-- Text block --
Fast-Track Extubation After Cardiac Surgery: A Narrative Review
Alexa Christophides, Stephen DiMaria, Sophia Ann Jacob, Andrew Feit, Jonathan Oster, Sergio Bergese

TL;DR
This review discusses fast-track extubation after cardiac surgery, showing it improves recovery and reduces complications when properly managed.
Contribution
The paper provides a comprehensive review of evidence and strategies for implementing fast-track extubation protocols in cardiac surgery.
Findings
Fast-track extubation reduces ICU stay, costs, and ventilator complications with safety comparable to conventional care.
Prolonged bypass time, inotrope dependency, and blood transfusions predict extubation failure.
Successful protocols require multidisciplinary collaboration and structured postoperative care.

-- Data records --
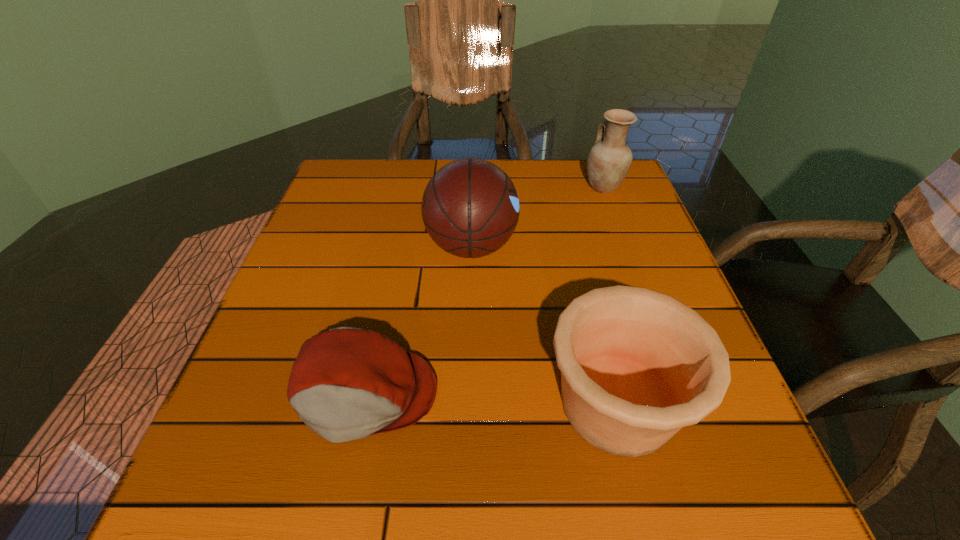
The image size is (960, 540). In order to click on empty location between the taller pottery and the basketball in this screenshot , I will do `click(538, 217)`.

Image resolution: width=960 pixels, height=540 pixels. What are the coordinates of `free space between the taller pottery and the basketball` in the screenshot? It's located at (538, 217).

Identify the location of free area in between the second shortest object and the shortest object. (492, 399).

Where is `unoccupied position between the basketball and the cap`? The image size is (960, 540). unoccupied position between the basketball and the cap is located at coordinates (419, 320).

The image size is (960, 540). Find the location of `free point between the shortest object and the taller pottery`. free point between the shortest object and the taller pottery is located at coordinates (485, 291).

At what (x,y) coordinates should I click in order to perform the action: click on unoccupied position between the shortest object and the farther pottery. Please return your answer as a coordinate pair (x, y). The image size is (960, 540). Looking at the image, I should click on (485, 291).

Where is `unoccupied area between the basketball and the shortest object`? unoccupied area between the basketball and the shortest object is located at coordinates (419, 320).

In order to click on free spot between the farthest object and the second farthest object in this screenshot , I will do `click(538, 217)`.

The image size is (960, 540). Find the location of `object that is the second nearest to the nearer pottery`. object that is the second nearest to the nearer pottery is located at coordinates (347, 383).

Select which object is the third closest to the second farthest object. Please provide its 2D coordinates. Your answer should be formatted as a tuple, i.e. [(x, y)], where the tuple contains the x and y coordinates of a point satisfying the conditions above.

[(609, 161)]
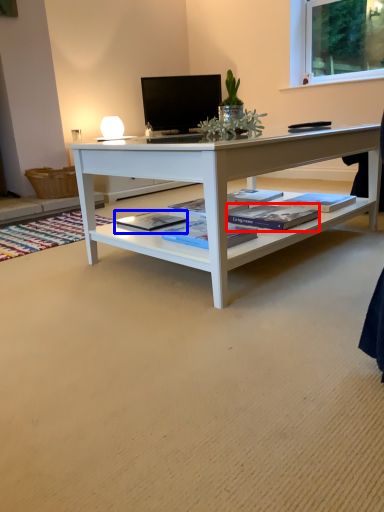
Question: Which object is closer to the camera taking this photo, book (highlighted by a red box) or book (highlighted by a blue box)?

Choices:
 (A) book
 (B) book

Answer: (A)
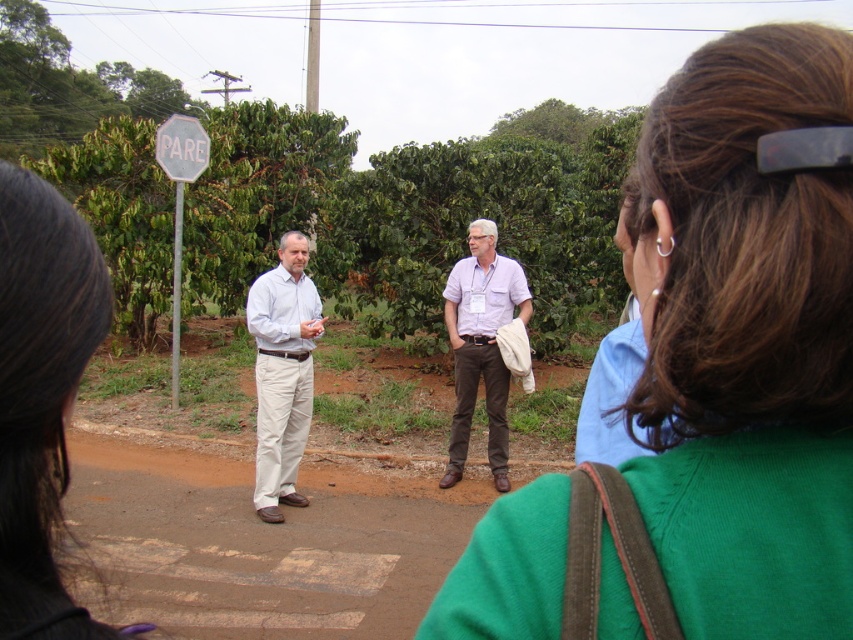
Question: Can you confirm if black hair at upper left is smaller than matte white shirt at center?

Choices:
 (A) no
 (B) yes

Answer: (B)

Question: Observing the image, what is the correct spatial positioning of matte white shirt at center in reference to light purple shirt at center?

Choices:
 (A) left
 (B) right

Answer: (A)

Question: Which point is closer to the camera?

Choices:
 (A) (22, 320)
 (B) (808, 400)
 (C) (257, 305)

Answer: (A)

Question: Which object is the farthest from the black hair at upper left?

Choices:
 (A) matte white shirt at center
 (B) green fabric at center
 (C) light purple shirt at center

Answer: (C)

Question: Can you confirm if green fabric at center is positioned to the right of black hair at upper left?

Choices:
 (A) no
 (B) yes

Answer: (B)

Question: Which of the following is the closest to the observer?

Choices:
 (A) light purple shirt at center
 (B) matte white shirt at center

Answer: (B)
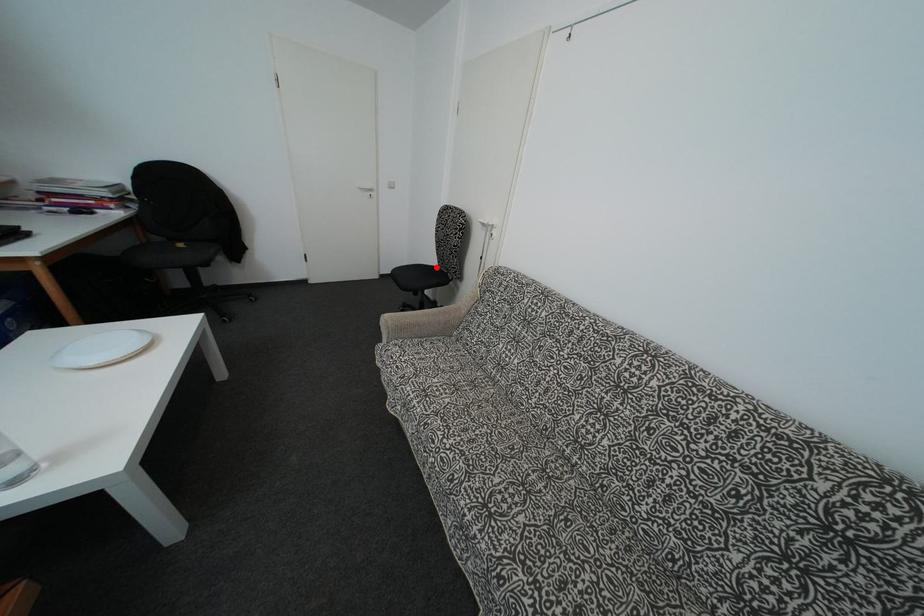
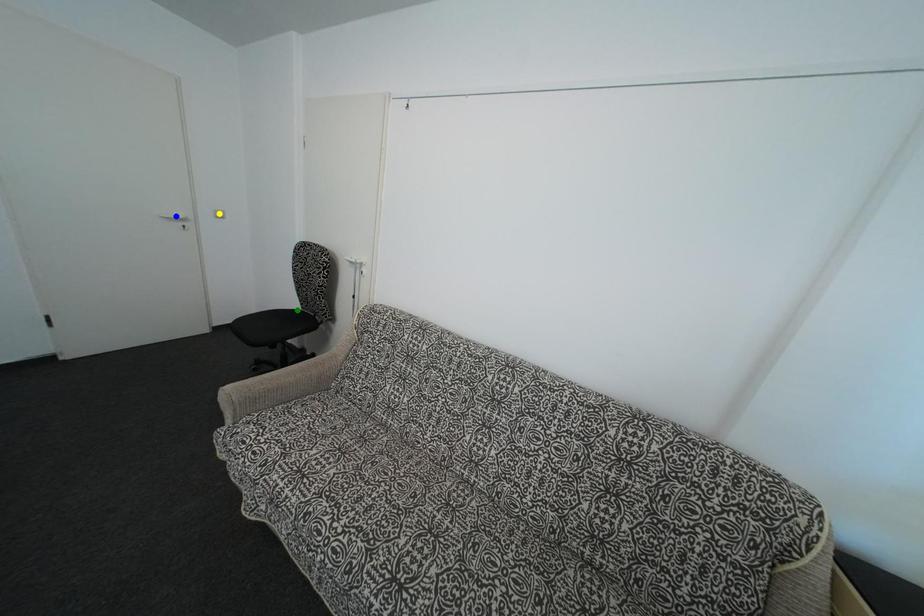
Question: I am providing you with two images of the same scene from different viewpoints. A red point is marked on the first image. You are given multiple points on the second image. Which point in image 2 is actually the same real-world point as the red point in image 1?

Choices:
 (A) blue point
 (B) yellow point
 (C) green point

Answer: (C)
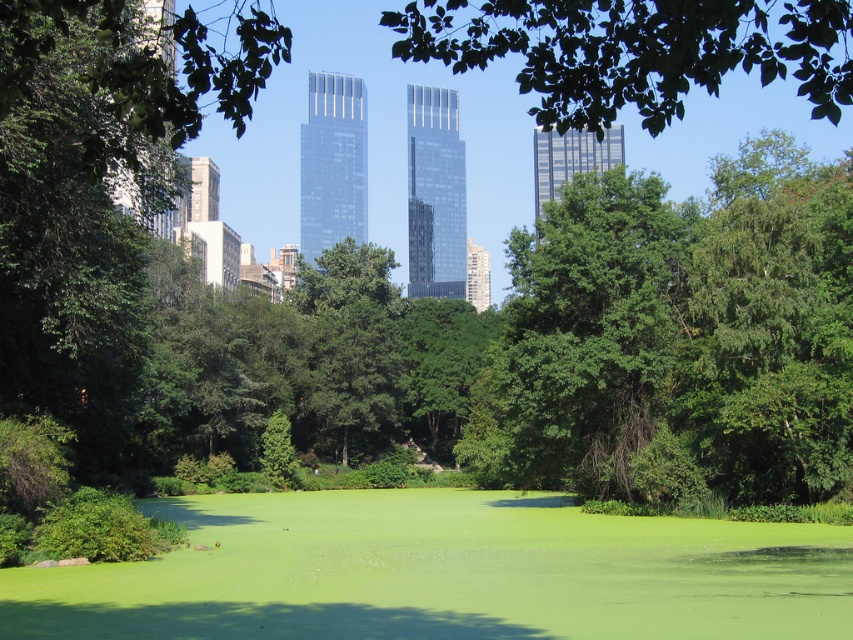
You are a park maintenance worker who needs to prune two green leafy trees. The trees are the green leafy tree at center and the green leafy tree at upper center. The minimum safe distance between two trees for pruning operations is 100 feet. Can you safely prune both trees at the same time?

The distance between the green leafy tree at center and the green leafy tree at upper center is 102.27 feet, which exceeds the minimum safe distance of 100 feet. Therefore, it is safe to prune both trees simultaneously.

You are standing in the park and want to take a photo of the green leafy tree at center and the green leafy tree at upper center. Which tree is positioned to the left when viewed from your perspective?

The green leafy tree at center is positioned to the left of the green leafy tree at upper center.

-- Work item --
According to the review of fast-track extubation after cardiac surgery, which three factors predict extubation failure?

-- Task output --
Prolonged bypass time, inotrope dependency, and blood transfusions.